PROMPT = Your answer should consist of each line from the data below that contains "Table".

INFORMATION SHOWN =

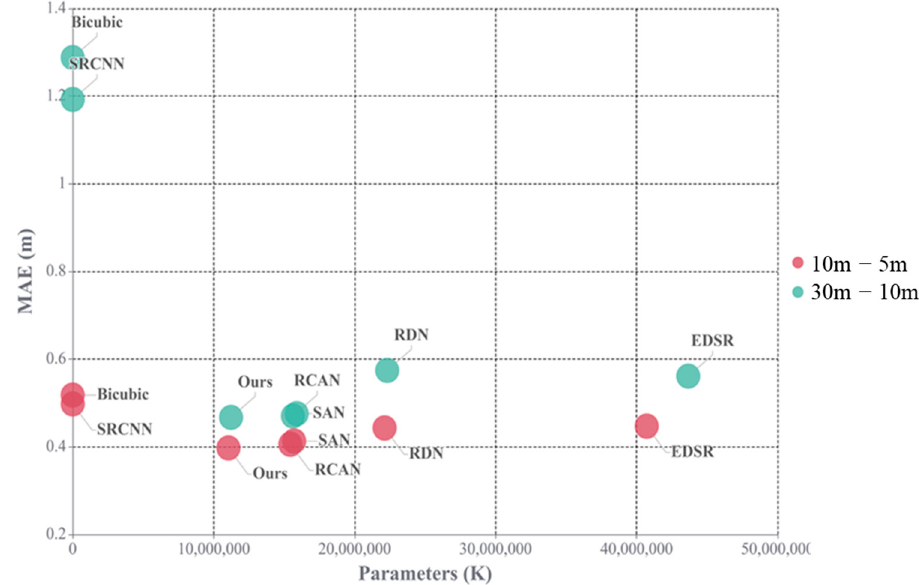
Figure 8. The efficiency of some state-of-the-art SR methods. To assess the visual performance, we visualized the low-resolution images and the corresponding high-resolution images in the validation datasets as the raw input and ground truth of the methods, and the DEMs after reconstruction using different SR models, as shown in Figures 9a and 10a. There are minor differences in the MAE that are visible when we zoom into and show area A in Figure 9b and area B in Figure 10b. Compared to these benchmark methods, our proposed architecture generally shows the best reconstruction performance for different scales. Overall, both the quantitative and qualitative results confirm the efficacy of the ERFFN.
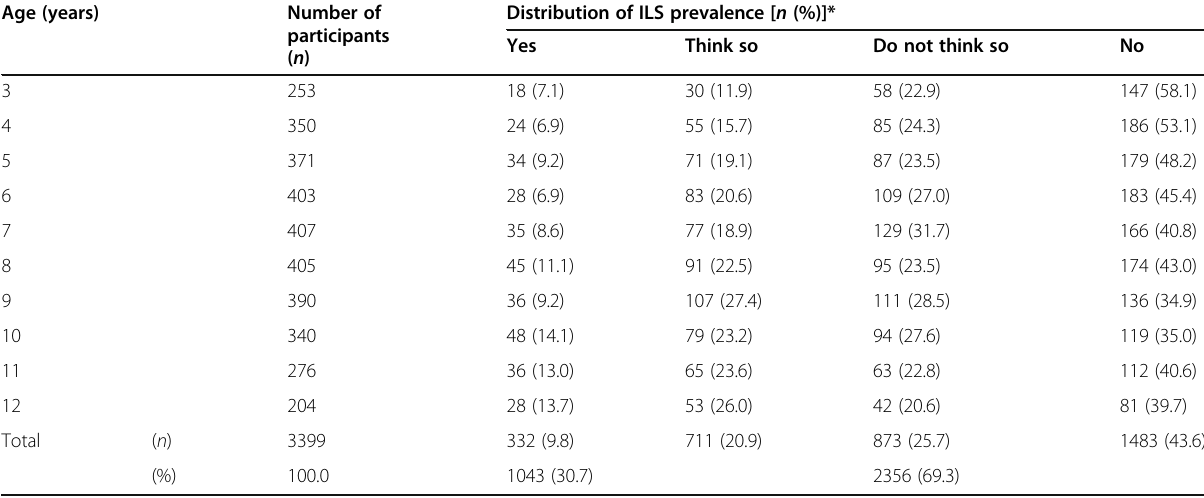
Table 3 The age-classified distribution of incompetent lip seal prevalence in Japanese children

...

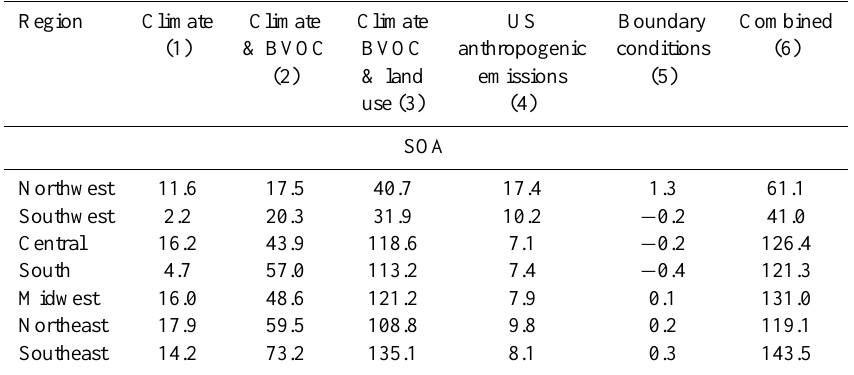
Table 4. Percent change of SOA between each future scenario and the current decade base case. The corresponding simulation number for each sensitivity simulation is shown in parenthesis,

ANSWER SECTION =
Table 3 The age-classified distribution of incompetent lip seal prevalence in Japanese children
Table 4. Percent change of SOA between each future scenario and the current decade base case. The corresponding simulation number for each sensitivity simulation is shown in parenthesis,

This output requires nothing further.